Layout scaling and inconsistent shape dimensions issue.

I suspect the most likely scenario where things are ending up at 0.556 width is if they were paths or pathSegs to start off with, and your database has a DBUPerUU of 1000 (i.e. a database resolution of 1nm). Paths and pathSegs need to have a width which is an even number of database units, and so you cannot have 0.555 as the width. For other polygons and rectangles, it's the points themselves that are scaled not the width, but I would expect the rounding error to truncate in the same direction, but I'm not sure without doing an experiment (maybe if the shapes are centred around the 0 x or y coordinate then they might round in different directions to get onto the database grid). Without seeing some example data, it's hard to be sure...

Andrew

Hi Andrew,

Thanks for your reply!

I just checked some more contacts (these contacts are also rectangle types) and found similar issues. Not sure if you can see the images—I ran into some trouble uploading them. I noticed that when scale up, some contacts measure 0.1 in size while others are 0.099. Moreover, all contacts with a width of 0.099 are aligned in the same column (sharing identical x-axis coordinates). This makes me suspect it might be related to the shape's bounding box coordinates.

I did some experimentation (to avoid having to think of a good example) and created 1 million rectangles of width/height 0.09 at random coordinates between +/- 100um, and then streamed this out and streamed back in with a scale factor of 1.11.

I then analysed the widths and heights of the resulting shapes and I had approximate 200,000 shapes with a width or height of 0.099 and 1,800,000 shapes with a width or height of 0.1 (the total is twice the number of shapes because I had two dimensions to analyse).

Picking a couple of examples. This original shape (here's the bBox):

((-99.742 99.985) (-99.652 100.075))

would be scaled to this (with no rounding):

((-110.71362 110.98335) (-110.61372 111.08325))

which when rounding to the 1000 DBUPerUU would be:

((-110.714 110.983) (-110.614 111.083))

This has a width and height of 0.1.

Now looking at this original shape:

((-98.804 99.995) (-98.714 100.085))

This would be scaled to (without rounding):

((-109.67244 110.99445) (-109.57254 111.09435))

You can see from the x-coordinates that one is just below half of 0.001 and one is just above, so they will round in different directions:

((-109.672 110.994) (-109.573 111.094))

this shape has a width of 0.099 and a height of 0.1.

This is inevitable because of the scale factor of 1.11 - when you are dealing with shapes with a resolution finer than 0.1 (i.e. have a coordinate that is made up of hundredths or thousandths of microns as part of the coordinate), they will scale to a number which includes digits beyond the database resolution and hence will snap to grid - and these could snap in opposite directions depending on the coordinate values.

As for fixing this with SKILL - it rather depends on what you are expecting it to do in every scenario - conceivably you could correct the widths of rectangles, but what do you do with polygons and other shapes?

Andrew

I did some experimentation (to avoid having to think of a good example) and created 1 million rectangles of width/height 0.09 at random coordinates between +/- 100um, and then streamed this out and streamed back in with a scale factor of 1.11.

I then analysed the widths and heights of the resulting shapes and I had approximate 200,000 shapes with a width or height of 0.099 and 1,800,000 shapes with a width or height of 0.1 (the total is twice the number of shapes because I had two dimensions to analyse).

Picking a couple of examples. This original shape (here's the bBox):

((-99.742 99.985) (-99.652 100.075))

would be scaled to this (with no rounding):

((-110.71362 110.98335) (-110.61372 111.08325))

which when rounding to the 1000 DBUPerUU would be:

((-110.714 110.983) (-110.614 111.083))

This has a width and height of 0.1.

Now looking at this original shape:

((-98.804 99.995) (-98.714 100.085))

This would be scaled to (without rounding):

((-109.67244 110.99445) (-109.57254 111.09435))

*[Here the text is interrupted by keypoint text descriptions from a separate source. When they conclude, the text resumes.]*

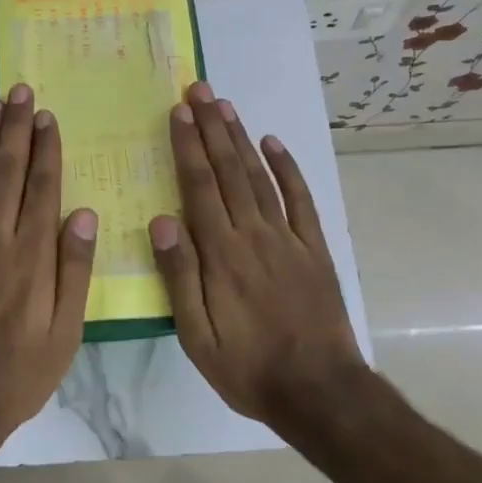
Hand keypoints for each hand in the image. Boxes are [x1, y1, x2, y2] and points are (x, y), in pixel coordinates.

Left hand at [0, 83, 98, 447]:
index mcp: (31, 256)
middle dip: (14, 129)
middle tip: (19, 91)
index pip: (40, 187)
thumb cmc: (20, 371)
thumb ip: (74, 269)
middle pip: (5, 172)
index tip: (48, 116)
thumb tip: (83, 213)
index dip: (45, 149)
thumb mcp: (65, 331)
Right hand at [150, 82, 366, 426]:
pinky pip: (301, 200)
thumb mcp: (198, 336)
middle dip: (212, 128)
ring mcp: (288, 239)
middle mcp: (254, 234)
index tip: (179, 112)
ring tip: (226, 106)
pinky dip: (287, 169)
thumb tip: (162, 220)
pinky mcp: (314, 249)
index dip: (188, 147)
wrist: (319, 391)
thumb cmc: (249, 367)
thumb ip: (180, 277)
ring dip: (242, 139)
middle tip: (200, 91)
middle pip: (229, 171)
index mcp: (222, 254)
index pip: (200, 187)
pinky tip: (274, 144)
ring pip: (260, 177)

You can see from the x-coordinates that one is just below half of 0.001 and one is just above, so they will round in different directions:

((-109.672 110.994) (-109.573 111.094))

this shape has a width of 0.099 and a height of 0.1.

This is inevitable because of the scale factor of 1.11 - when you are dealing with shapes with a resolution finer than 0.1 (i.e. have a coordinate that is made up of hundredths or thousandths of microns as part of the coordinate), they will scale to a number which includes digits beyond the database resolution and hence will snap to grid - and these could snap in opposite directions depending on the coordinate values.

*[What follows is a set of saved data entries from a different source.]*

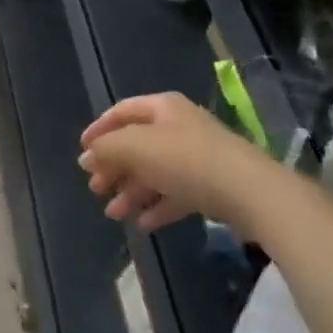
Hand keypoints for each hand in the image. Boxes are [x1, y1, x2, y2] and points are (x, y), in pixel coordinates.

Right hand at [78, 92, 263, 233]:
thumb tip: (86, 158)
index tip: (82, 152)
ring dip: (131, 192)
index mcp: (162, 108)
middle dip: (114, 168)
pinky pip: (176, 194)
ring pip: (155, 172)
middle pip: (137, 145)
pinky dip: (157, 207)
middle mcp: (179, 127)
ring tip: (114, 214)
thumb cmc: (185, 159)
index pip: (121, 112)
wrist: (249, 192)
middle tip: (95, 188)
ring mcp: (198, 158)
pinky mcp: (212, 186)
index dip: (99, 129)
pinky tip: (142, 224)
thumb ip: (105, 150)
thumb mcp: (134, 148)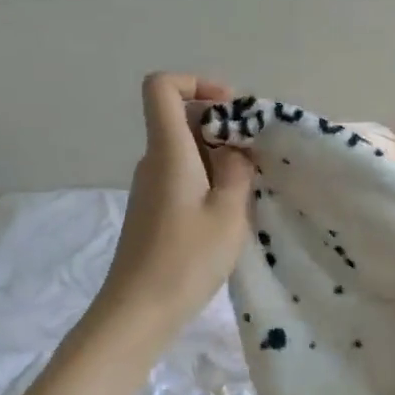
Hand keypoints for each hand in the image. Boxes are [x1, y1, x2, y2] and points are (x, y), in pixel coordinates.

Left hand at [92, 73, 253, 334]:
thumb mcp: (228, 213)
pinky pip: (183, 176)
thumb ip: (237, 171)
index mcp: (168, 151)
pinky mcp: (153, 211)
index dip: (196, 82)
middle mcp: (153, 161)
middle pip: (181, 118)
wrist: (137, 312)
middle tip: (257, 157)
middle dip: (223, 126)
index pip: (161, 87)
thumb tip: (235, 150)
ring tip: (250, 189)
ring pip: (186, 150)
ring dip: (220, 158)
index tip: (232, 109)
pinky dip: (209, 180)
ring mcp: (150, 187)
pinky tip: (230, 213)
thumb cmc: (185, 260)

As for fixing this with SKILL - it rather depends on what you are expecting it to do in every scenario - conceivably you could correct the widths of rectangles, but what do you do with polygons and other shapes?

Andrew

Hi Andrew,

Thank you for your detailed analysis. I've learned a lot.

I plan to write a script to modify the width of rectangles using SKILL. Since almost all the shapes in my design are rectangles, this method is well-suited for my needs.